● YOUR ASSIGNMENT
Leaving the pictures aside, transcribe every line below exactly.

● SUPPLIED DATA

□ □ □

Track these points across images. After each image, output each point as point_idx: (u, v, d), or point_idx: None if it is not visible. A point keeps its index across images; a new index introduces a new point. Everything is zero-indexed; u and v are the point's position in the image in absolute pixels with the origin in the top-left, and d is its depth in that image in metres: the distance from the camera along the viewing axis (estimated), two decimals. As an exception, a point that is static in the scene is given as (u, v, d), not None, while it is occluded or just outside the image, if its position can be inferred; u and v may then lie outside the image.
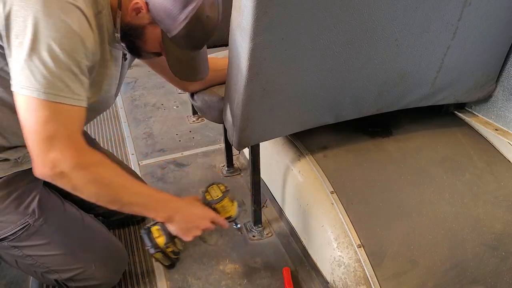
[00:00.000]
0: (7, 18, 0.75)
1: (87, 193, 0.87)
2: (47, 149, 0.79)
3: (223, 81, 1.14)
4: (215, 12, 0.93)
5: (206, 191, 1.09)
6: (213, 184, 1.10)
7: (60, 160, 0.80)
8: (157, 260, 1.06)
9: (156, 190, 1.02)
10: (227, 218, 1.10)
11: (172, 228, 1.01)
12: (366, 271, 0.99)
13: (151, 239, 1.02)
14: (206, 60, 1.08)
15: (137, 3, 0.89)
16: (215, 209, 1.07)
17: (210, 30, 0.95)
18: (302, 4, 0.83)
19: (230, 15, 0.90)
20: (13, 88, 0.78)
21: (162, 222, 1.01)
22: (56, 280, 1.10)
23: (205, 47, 1.03)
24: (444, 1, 0.97)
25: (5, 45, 0.78)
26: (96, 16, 0.87)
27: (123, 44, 0.97)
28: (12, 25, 0.75)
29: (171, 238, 1.03)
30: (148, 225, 1.05)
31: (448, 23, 1.03)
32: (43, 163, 0.80)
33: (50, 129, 0.79)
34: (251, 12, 0.79)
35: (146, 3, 0.89)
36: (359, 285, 0.99)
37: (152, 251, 1.02)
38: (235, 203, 1.11)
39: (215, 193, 1.08)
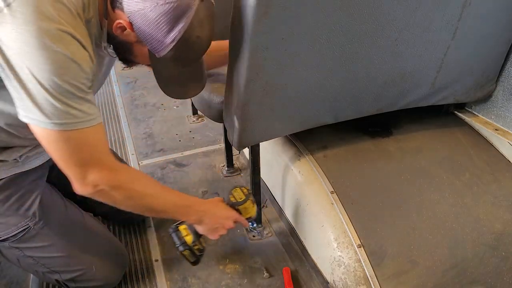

□ □ □

● PROBLEM SOLUTION
Track these points across images. After each image, output each point as point_idx: (u, v, d), or point_idx: None if it is not visible. A point keeps its index across images; a new index introduces a new point. Everything is zero-indexed; u and v are the point's position in the image in absolute pixels with the origin in the top-left, and d is its depth in that image in metres: the distance from the camera along the viewing axis (estimated), two decimals. As an exception, a point that is static in the scene is given as (u, v, d), not None, while it is occluded or just outside the image, if its position can be inferred; u and v may then lie outside the image.
[00:00.000]
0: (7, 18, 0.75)
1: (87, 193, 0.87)
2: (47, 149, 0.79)
3: (223, 81, 1.14)
4: (215, 12, 0.93)
5: (206, 191, 1.09)
6: (213, 184, 1.10)
7: (60, 160, 0.80)
8: (157, 260, 1.06)
9: (156, 190, 1.02)
10: (227, 218, 1.10)
11: (172, 228, 1.01)
12: (366, 271, 0.99)
13: (151, 239, 1.02)
14: (206, 60, 1.08)
15: (137, 3, 0.89)
16: (215, 209, 1.07)
17: (210, 30, 0.95)
18: (302, 4, 0.83)
19: (230, 15, 0.90)
20: (13, 88, 0.78)
21: (162, 222, 1.01)
22: (56, 280, 1.10)
23: (205, 47, 1.03)
24: (444, 1, 0.97)
25: (5, 45, 0.78)
26: (96, 16, 0.87)
27: (123, 44, 0.97)
28: (12, 25, 0.75)
29: (171, 238, 1.03)
30: (148, 225, 1.05)
31: (448, 23, 1.03)
32: (43, 163, 0.80)
33: (50, 129, 0.79)
34: (251, 12, 0.79)
35: (146, 3, 0.89)
36: (359, 285, 0.99)
37: (152, 251, 1.02)
38: (235, 203, 1.11)
39: (215, 193, 1.08)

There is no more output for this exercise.